CosmoChord:PolyChord + CosmoMC for cosmological parameter estimation and evidence calculation
Author: Will Handley
ForkedFrom:https://github.com/cmbant/CosmoMC
Homepage:http://polychord.co.uk
https://travis-ci.org/williamjameshandley/CosmoChord.svg?branch=master

Description and installation

CosmoChord is a fork of CosmoMC, which adds nested sampling provided by PolyChord.

Installation procedure:

.. bash::

   git clone https://github.com/williamjameshandley/CosmoChord
   cd CosmoChord
   make
   export OMP_NUM_THREADS=1
   ./cosmomc test.ini

To run, you should add action=5 to your ini file, and include batch3/polychord.ini.
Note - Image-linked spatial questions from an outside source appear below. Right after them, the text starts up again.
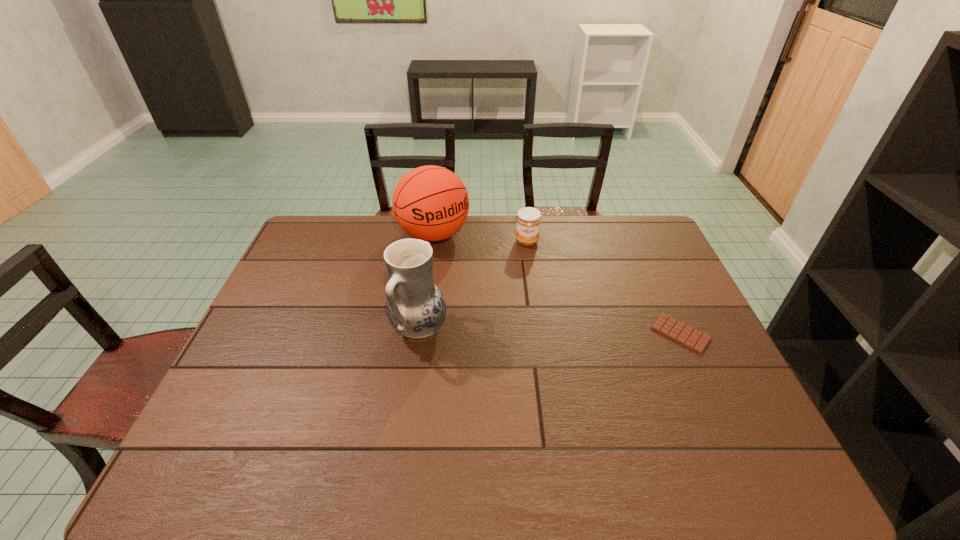
In the image, there is a desktop. At what (x,y) coordinates should I click in order to perform the action: click on vacant space at the far left corner. Please return your answer as a coordinate pair (x, y). The width and height of the screenshot is (960, 540). Looking at the image, I should click on (331, 239).

Locate an element on the screen. This screenshot has height=540, width=960. free space at the near left corner of the desktop is located at coordinates (230, 417).

At what (x,y) coordinates should I click in order to perform the action: click on free space between the rightmost object and the basketball. Please return your answer as a coordinate pair (x, y). Looking at the image, I should click on (557, 284).

This screenshot has width=960, height=540. I want to click on free space between the candy bar and the second shortest object, so click(604, 287).

Find the location of a particular element. vacant space that is in between the basketball and the second object from right to left is located at coordinates (480, 238).

Locate an element on the screen. vacant space in between the shortest object and the pottery is located at coordinates (550, 331).

Find the location of a particular element. Image resolution: width=960 pixels, height=540 pixels. empty space that is in between the basketball and the candy bar is located at coordinates (557, 284).

You are a GUI agent. You are given a task and a screenshot of the screen. Output one action in this format:
    pyautogui.click(x=<x>, y=<y>)
    Task: Click on the vacant region between the pottery and the second object from right to left
    
    Given the screenshot: What is the action you would take?
    pyautogui.click(x=473, y=285)

I want to click on vacant area that lies between the pottery and the second object from right to left, so click(x=473, y=285).

Identify the location of free space between the jam and the pottery. (473, 285).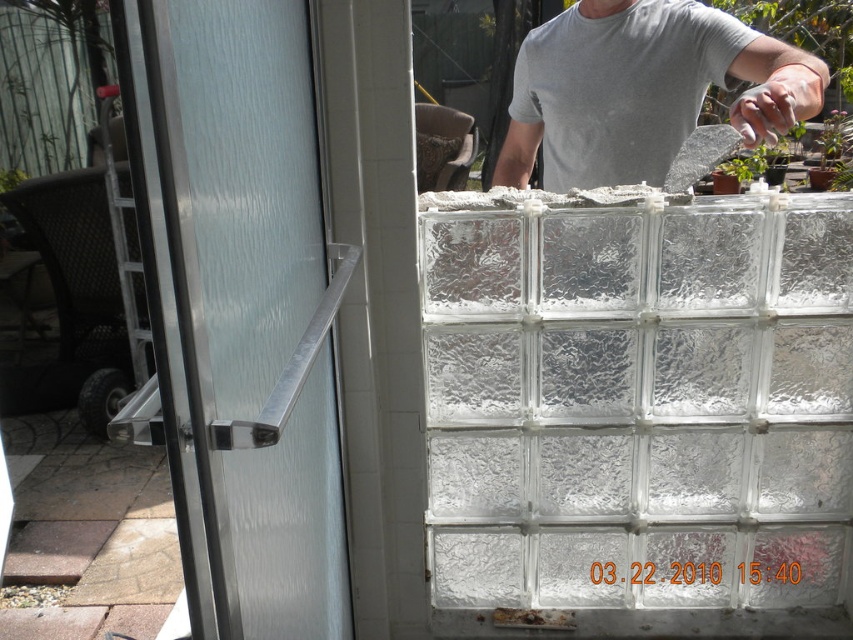
Between frosted glass door handle at left and gray matte shirt at upper center, which one is positioned lower?

frosted glass door handle at left is lower down.

Is point (310, 516) more distant than point (612, 74)?

That is False.

Identify the location of frosted glass door handle at left. The image size is (853, 640). click(x=252, y=307).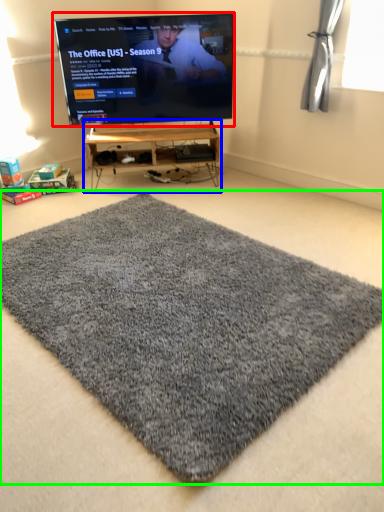
Question: Based on their relative distances, which object is nearer to television (highlighted by a red box)? Choose from furniture (highlighted by a blue box) and mat (highlighted by a green box).

Choices:
 (A) furniture
 (B) mat

Answer: (A)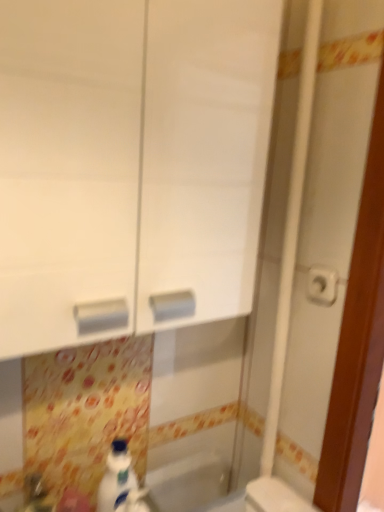
Question: Does point pos(327,283) appear closer or farther from the camera than point pos(296,505)?

Choices:
 (A) closer
 (B) farther

Answer: (A)

Question: From the image's perspective, is white plastic toilet paper at right positioned above or below white plastic toilet at lower right?

Choices:
 (A) below
 (B) above

Answer: (B)

Question: Considering the real-world distances, which object is closest to the white glossy bottle at lower center?

Choices:
 (A) white plastic toilet paper at right
 (B) white glossy bath at lower center
 (C) white glossy sink at lower left
 (D) white glossy cabinet at center
 (E) white plastic toilet at lower right

Answer: (C)

Question: Which object is the closest to the white glossy bottle at lower center?

Choices:
 (A) white plastic toilet paper at right
 (B) white glossy sink at lower left
 (C) white plastic toilet at lower right
 (D) white glossy bath at lower center
 (E) white glossy cabinet at center

Answer: (B)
Consider modifying test.ini

Changes

You can see the key changes by running:

.. bash::
   git remote add upstream https://github.com/cmbant/CosmoMC
   git fetch upstream
   git diff --stat upstream/master
   git diff  upstream/master source
   git diff  upstream/master camb


The changes to CosmoMC are minor:

  • Nested sampling heavily samples the tails of the posterior. This means that there need to be more corrections for these regions that are typically unexplored by the default metropolis hastings tool.
  • You should not use openmp parallelisation, as this in inefficient when using PolyChord. Instead, you should use pure MPI parallelisation, and you may use as many cores as you have live points.